_RECORDS SHOWN_:
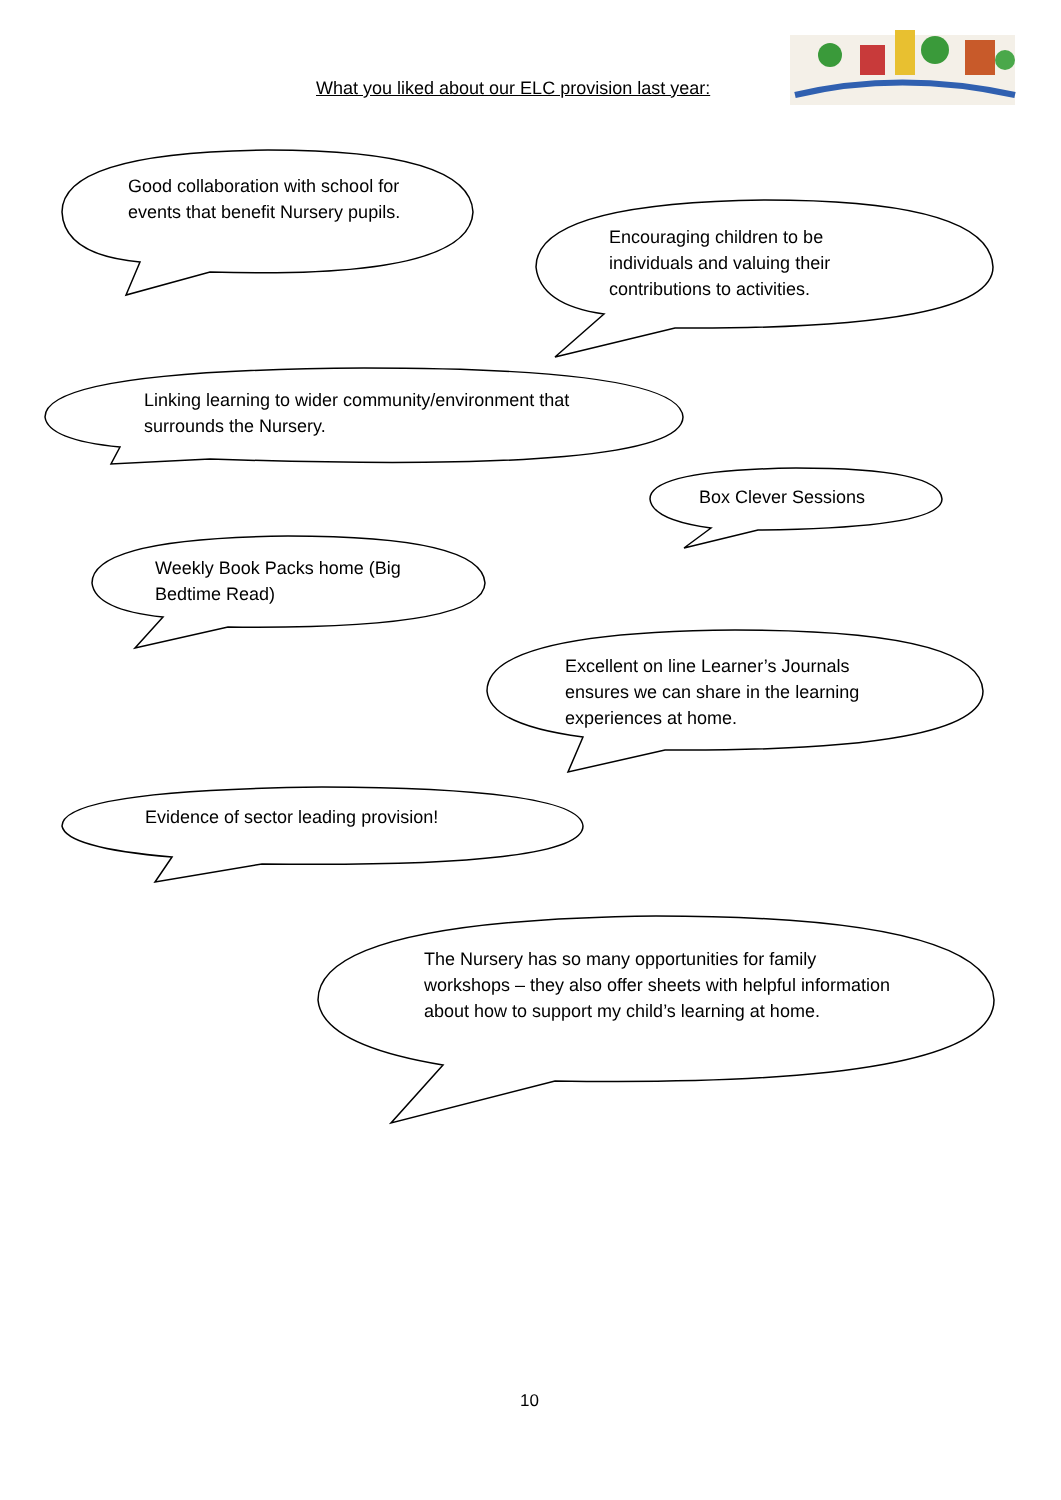What you liked about our ELC provision last year:
Good collaboration with school for events that benefit Nursery pupils.
Encouraging children to be individuals and valuing their contributions to activities.
Linking learning to wider community/environment that surrounds the Nursery.
Box Clever Sessions
Weekly Book Packs home (Big Bedtime Read)
Excellent on line Learner’s Journals ensures we can share in the learning experiences at home.
Evidence of sector leading provision!
The Nursery has so many opportunities for family workshops – they also offer sheets with helpful information about how to support my child’s learning at home.
10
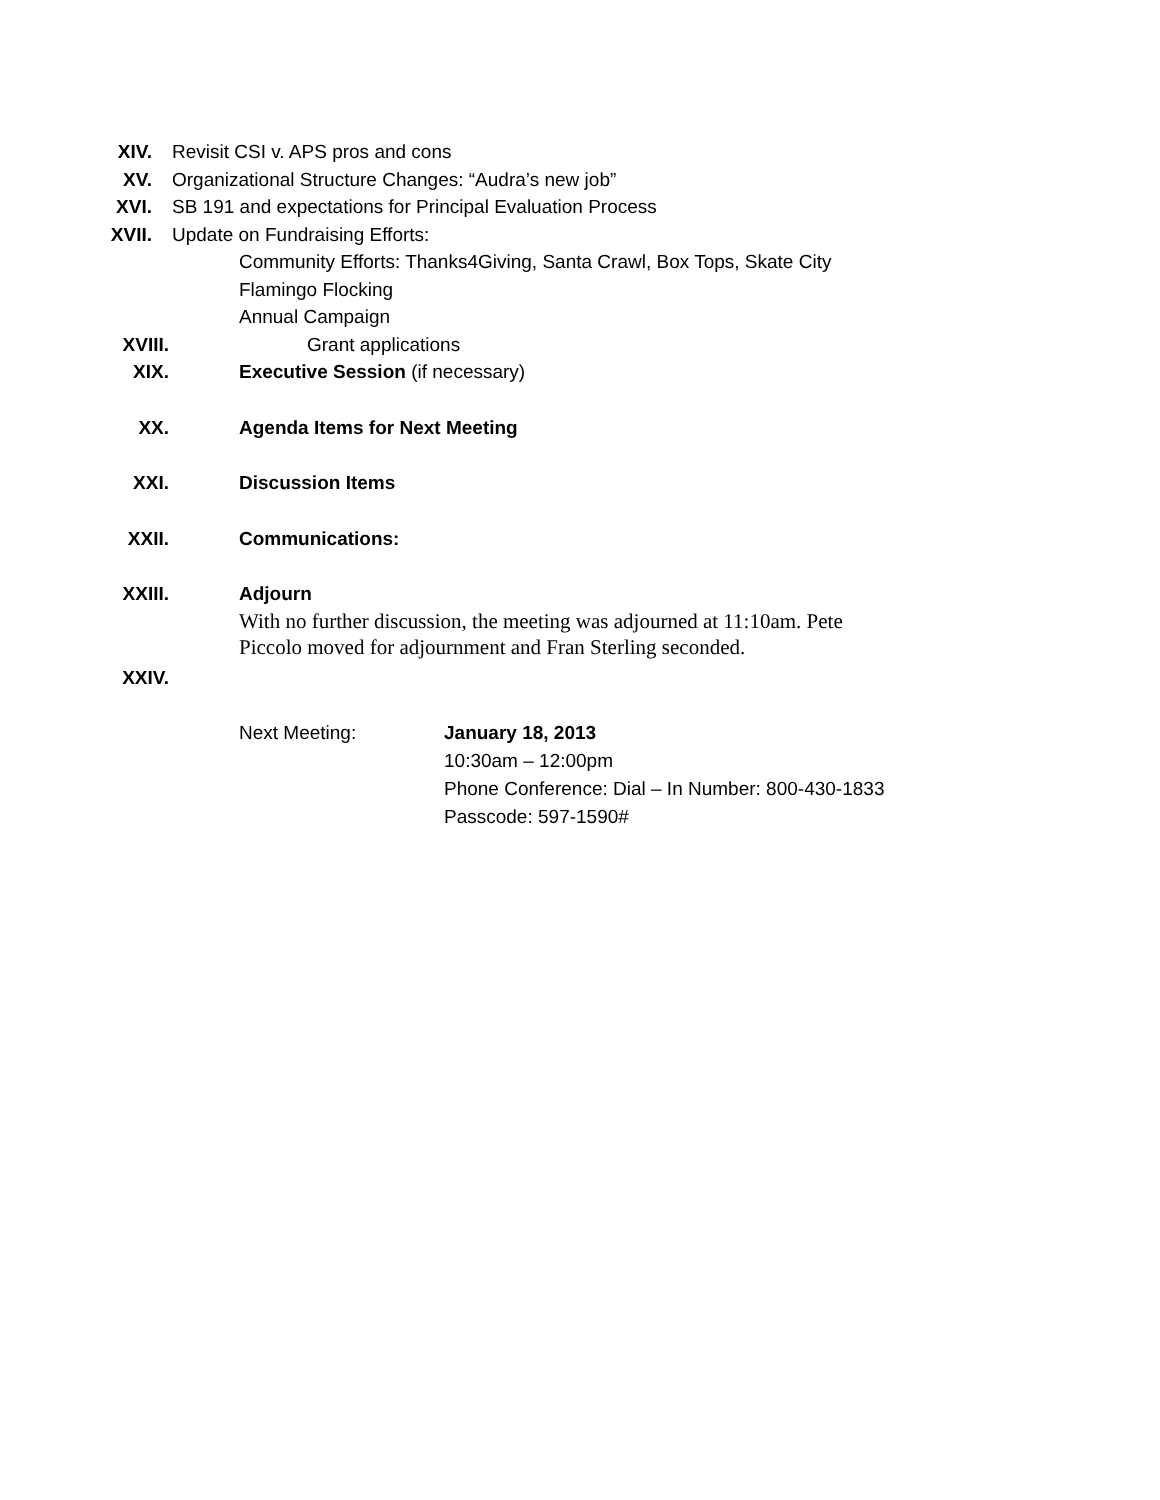XIV. Revisit CSI v. APS pros and cons
XV. Organizational Structure Changes: “Audra’s new job”
XVI. SB 191 and expectations for Principal Evaluation Process
XVII. Update on Fundraising Efforts:
Community Efforts: Thanks4Giving, Santa Crawl, Box Tops, Skate City
Flamingo Flocking
Annual Campaign
XVIII. Grant applications
XIX. Executive Session (if necessary)
XX. Agenda Items for Next Meeting
XXI. Discussion Items
XXII. Communications:
XXIII. Adjourn
With no further discussion, the meeting was adjourned at 11:10am. Pete
Piccolo moved for adjournment and Fran Sterling seconded.
XXIV.
Next Meeting: January 18, 2013
10:30am – 12:00pm
Phone Conference: Dial – In Number: 800-430-1833
Passcode: 597-1590#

_WHAT YOU WILL DO_: Where does the word "home" occur in the records? Return every line that holds it.

_WRITTEN REPLY_:
Weekly Book Packs home (Big Bedtime Read)
Excellent on line Learner’s Journals ensures we can share in the learning experiences at home.
The Nursery has so many opportunities for family workshops – they also offer sheets with helpful information about how to support my child’s learning at home.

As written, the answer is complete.